Arbeitsauftrag 1
Wandle sämtliche Zeilen der Liste unten ohne die Leerzeilen in eine Markdown-Tabelle um, deren Spalte „Nummer“ fortlaufend zählt und deren Spalte „Eintrag“ die jeweilige Zeile enthält. Lass die Bilder dabei weg.

Lesetext

====

Wein & Kultur: Wein Heimat Württemberg 1/2023
Zeitkapsel des Verfalls
Text: Ute Noll, Fotos: Benjamin Seyfang
Verwunschene Orte und verlassene Gebäude sind Benjamin Seyfangs Begier. Morbide und exotisch wirkende Bilder bringt der Fotograf von seinen Streifzügen mit zurück. So lässt er uns teilhaben an seinen Zeitreisen in schwer zugängliche Welten. Auch die Region Heilbronn hat er dafür im Blick.
Benjamin Seyfangs Fotografien wirken wie Bühnenbilder oder Filmsets. Aber es gibt sie wirklich. Sie zeigen Arbeitsstätten, Wohnhäuser, Autos, konserviert im Zustand längst vergangener Zeiten, oft gezeichnet von Spuren des Zerfalls, und auf dem Weg, womöglich endgültig zu verschwinden. Seine Lost Places, also verlorenen Orte, findet er in der Nähe seines Wohnortes in Metzingen auf der Schwäbischen Alb. Oder in der Weinregion Heilbronn. Hier schlummert ein ausrangierter Zug im Gleisbett. Merkwürdig ist das Rad, das neben dem zerschlissenen Zweiersitz platziert ist. Ob es eine Bremse ist? Das diffuse Licht, das durch die Fenster scheint, leuchtet den Innenraum detailreich aus und fügt die Farben zu einem harmonischen Bild. Der Zug wirkt weniger wie ein Fahrzeug, sondern eher wie ein Zimmer als Inspiration für einen Roman. Und das Auto mit den Spinnennetzen und dem pflanzenverwachsenen Innenraum steht vergessen auf dem Hinterhof eines Autohändlers bei Heilbronn, es könnte der Tatort für einen Kriminalfall sein. Den Tipp für das Haus mit dem altertümlichen Schlafzimmer und dem Kreuz Jesus Christus bekam Seyfang von einer Heilbronner Fotografin. Bevor der Abenteurer jedoch mit Kamera, Stativ und Licht loszieht, recherchiert er in Zeitungsarchiven, auf Social Media und Google Maps nach geeigneten Objekten, auch Geotracking setzt er dafür ein. Nicht immer erfüllen sich seine Erwartungen an einen Ort, manchmal verbirgt sich unter einem vermeintlich zerfallenen Dach doch noch ein intaktes Gebäude, eine Niete, wie er es nennt.

====

Vorliegende Daten
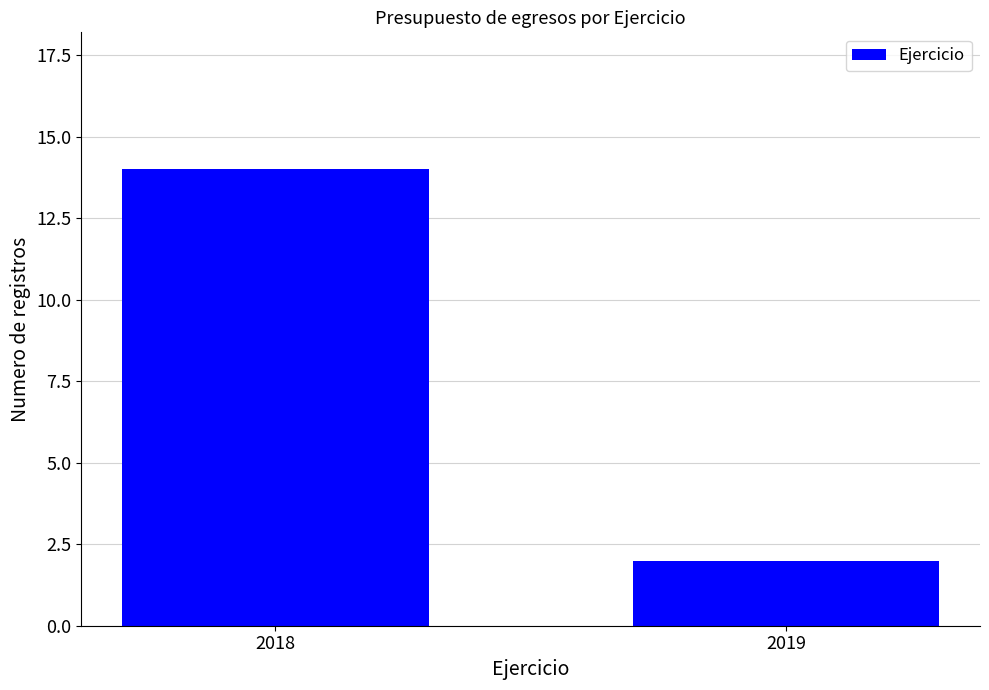

Reading right to left, list all the values displayed in this chart.

2	14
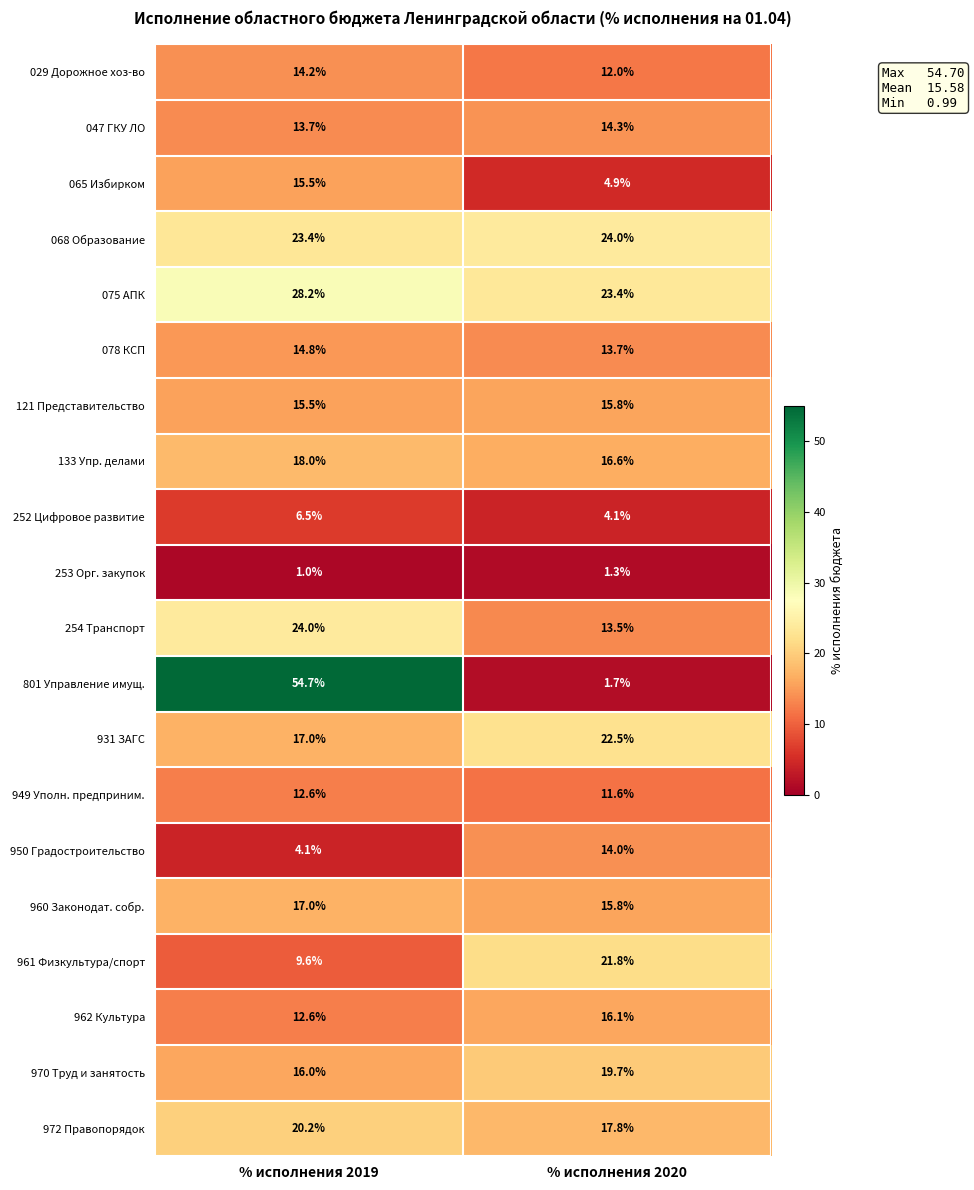

Count the number of categories in the chart.

2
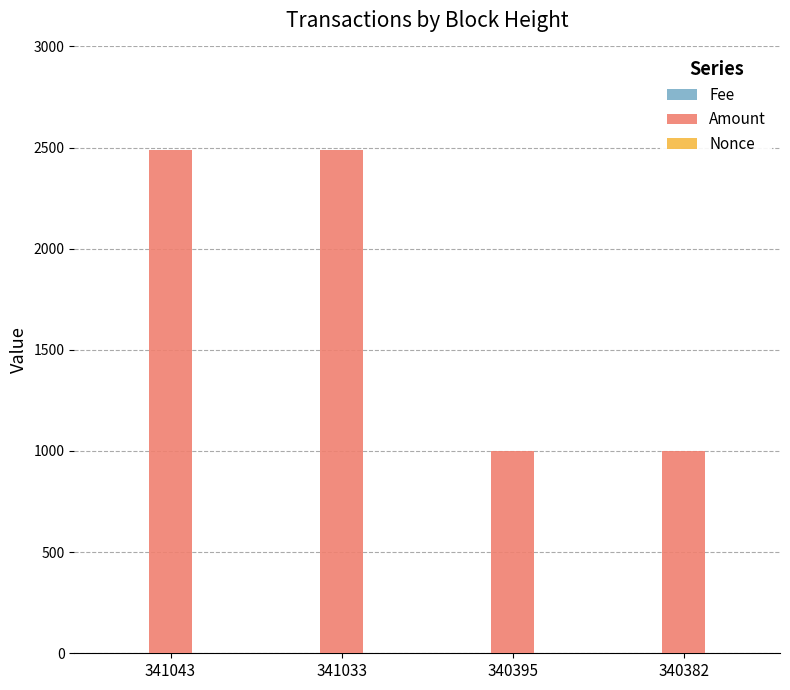

Which series changed the most between 341033 and 340395?

Amount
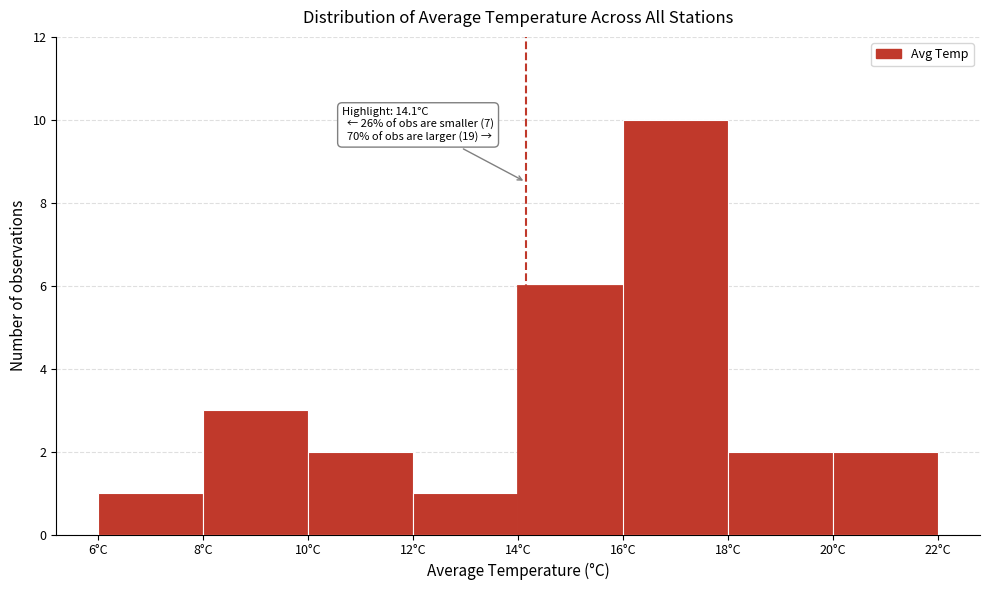

Over which range of the x-axis is the bar tallest?

16 to 18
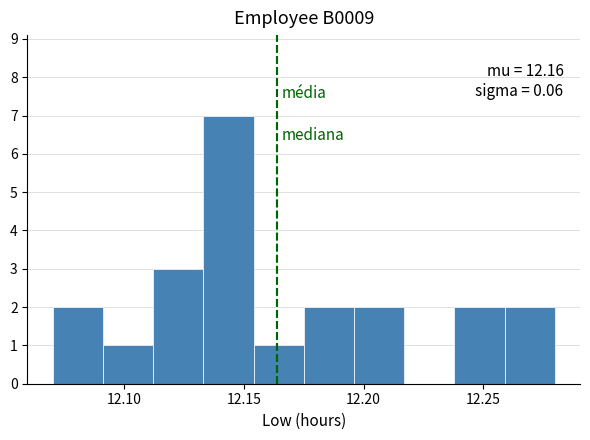

Over which range of the x-axis is the bar tallest?

12.133 to 12.154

====

Arbeitsauftrag 2
Übertrage aus dem Lesetext über die verlassenen Orte wortgetreu die Stelle von „Wein & Kultur: Wein“ bis „dafür im Blick.“.

Ergebnis 1
| Nummer | Eintrag |
|---|---|
| 1 | Reading right to left, list all the values displayed in this chart. |
| 2 | 2	14 |
| 3 | Count the number of categories in the chart. |
| 4 | 2 |
| 5 | Which series changed the most between 341033 and 340395? |
| 6 | Amount |
| 7 | Over which range of the x-axis is the bar tallest? |
| 8 | 16 to 18 |
| 9 | Over which range of the x-axis is the bar tallest? |
| 10 | 12.133 to 12.154 |

Ergebnis 2
Wein & Kultur: Wein Heimat Württemberg 1/2023
Zeitkapsel des Verfalls
Text: Ute Noll, Fotos: Benjamin Seyfang
Verwunschene Orte und verlassene Gebäude sind Benjamin Seyfangs Begier. Morbide und exotisch wirkende Bilder bringt der Fotograf von seinen Streifzügen mit zurück. So lässt er uns teilhaben an seinen Zeitreisen in schwer zugängliche Welten. Auch die Region Heilbronn hat er dafür im Blick.